Mortgages are currently the cheapest on record, revealed new figures.
Two-year fixed and variable rate deals have dropped to new lows as mortgage providers attempt to entice borrowers.
Banks and building societies are trying to attract new buyers after demand dropped in the last half of 2014.
However, stricter lending rules have made it more difficult for some borrowers to get a mortgage in the last few months.
There are concerns around a forthcoming rise in interest rates and many buyers are waiting to see if the Bank of England (BoE) increases its base rate from the current historic low of 0.5%.
But the BoE is not due to raise the base rate until the end of 2015, or even 2016. Lenders are therefore offering super-low offers.
Experts believe that now could be one of the best times ever to enter into a fixed rate mortgage, before rates do increase.
The average interest rate for a two-year fixed rate home loan, with a deposit of at least 25%, was only 2.08% in December, the lowest figure since records began in 1995.1
This deal is the most common type for borrowers, and dropped from 2.17% a month earlier.
Interest rates on a two-year variable rate with a discount have also never been lower, down from 1.81% to 1.63% in a month.
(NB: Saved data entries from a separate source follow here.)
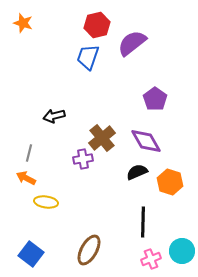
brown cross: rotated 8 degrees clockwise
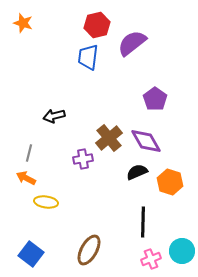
blue trapezoid: rotated 12 degrees counterclockwise
brown cross: moved 7 px right
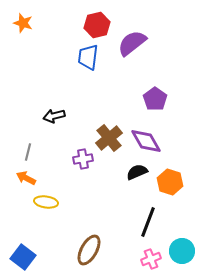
gray line: moved 1 px left, 1 px up
black line: moved 5 px right; rotated 20 degrees clockwise
blue square: moved 8 px left, 3 px down
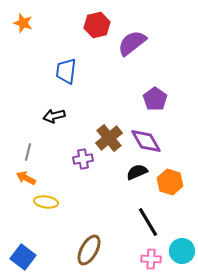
blue trapezoid: moved 22 px left, 14 px down
black line: rotated 52 degrees counterclockwise
pink cross: rotated 24 degrees clockwise
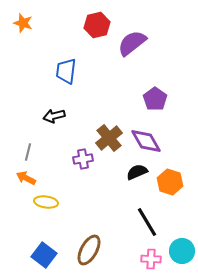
black line: moved 1 px left
blue square: moved 21 px right, 2 px up
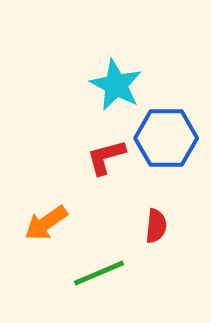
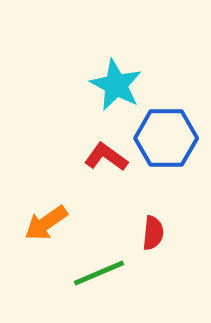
red L-shape: rotated 51 degrees clockwise
red semicircle: moved 3 px left, 7 px down
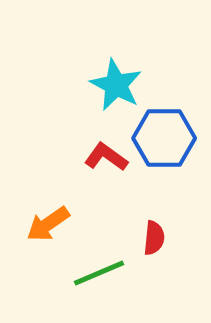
blue hexagon: moved 2 px left
orange arrow: moved 2 px right, 1 px down
red semicircle: moved 1 px right, 5 px down
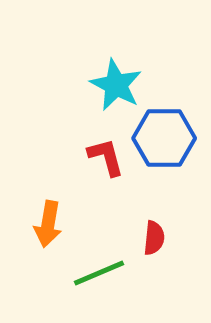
red L-shape: rotated 39 degrees clockwise
orange arrow: rotated 45 degrees counterclockwise
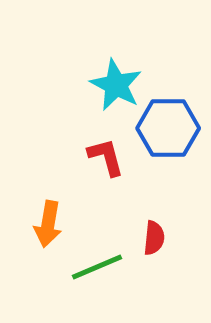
blue hexagon: moved 4 px right, 10 px up
green line: moved 2 px left, 6 px up
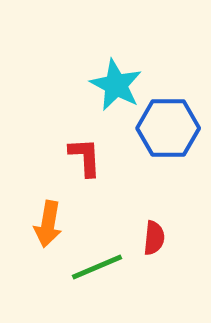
red L-shape: moved 21 px left; rotated 12 degrees clockwise
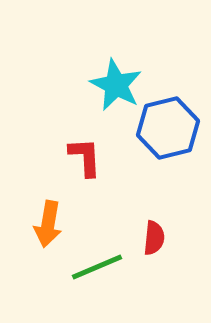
blue hexagon: rotated 14 degrees counterclockwise
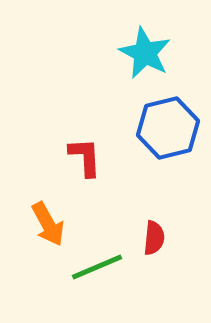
cyan star: moved 29 px right, 32 px up
orange arrow: rotated 39 degrees counterclockwise
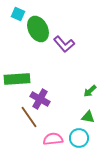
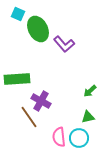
purple cross: moved 1 px right, 2 px down
green triangle: rotated 24 degrees counterclockwise
pink semicircle: moved 6 px right, 2 px up; rotated 90 degrees counterclockwise
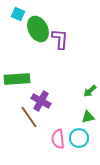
purple L-shape: moved 4 px left, 5 px up; rotated 135 degrees counterclockwise
pink semicircle: moved 1 px left, 2 px down
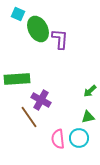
purple cross: moved 1 px up
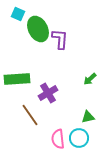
green arrow: moved 12 px up
purple cross: moved 7 px right, 7 px up; rotated 30 degrees clockwise
brown line: moved 1 px right, 2 px up
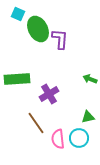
green arrow: rotated 64 degrees clockwise
purple cross: moved 1 px right, 1 px down
brown line: moved 6 px right, 8 px down
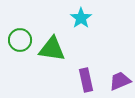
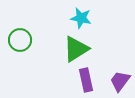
cyan star: rotated 25 degrees counterclockwise
green triangle: moved 24 px right; rotated 40 degrees counterclockwise
purple trapezoid: rotated 30 degrees counterclockwise
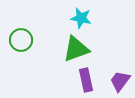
green circle: moved 1 px right
green triangle: rotated 12 degrees clockwise
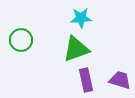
cyan star: rotated 15 degrees counterclockwise
purple trapezoid: moved 1 px up; rotated 70 degrees clockwise
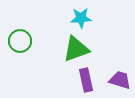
green circle: moved 1 px left, 1 px down
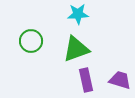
cyan star: moved 3 px left, 4 px up
green circle: moved 11 px right
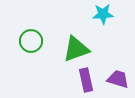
cyan star: moved 25 px right
purple trapezoid: moved 2 px left, 1 px up
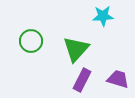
cyan star: moved 2 px down
green triangle: rotated 28 degrees counterclockwise
purple rectangle: moved 4 px left; rotated 40 degrees clockwise
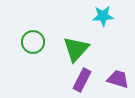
green circle: moved 2 px right, 1 px down
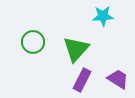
purple trapezoid: rotated 15 degrees clockwise
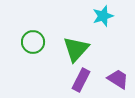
cyan star: rotated 15 degrees counterclockwise
purple rectangle: moved 1 px left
Lifetime trackers are near record lows, at 2.86%.1
Citi, the global bank, says that these numbers indicate: “Key mortgage rates generally continued to fall in December, and many mortgage rates now are at or around record lows.”1
From financial website Moneyfacts, Sylvia Waycot says: “mortgage lenders are now fighting for our attention.
“Almost daily, new deals are being launched as each lender tried to out-do its competitor, which at last is some great news for the borrower.”1
The BoE says that demand for mortgages has “decreased significantly” in the last quarter of 2014.1
This is apparently down to the Bank’s mortgage market review, which made lenders check that borrowers can afford to meet their monthly repayments if interest rates were to rise.
Banks must now conduct thorough checks on aspiring buyers’ spending habits before they can offer them a home loan, which has seemingly led to less approvals.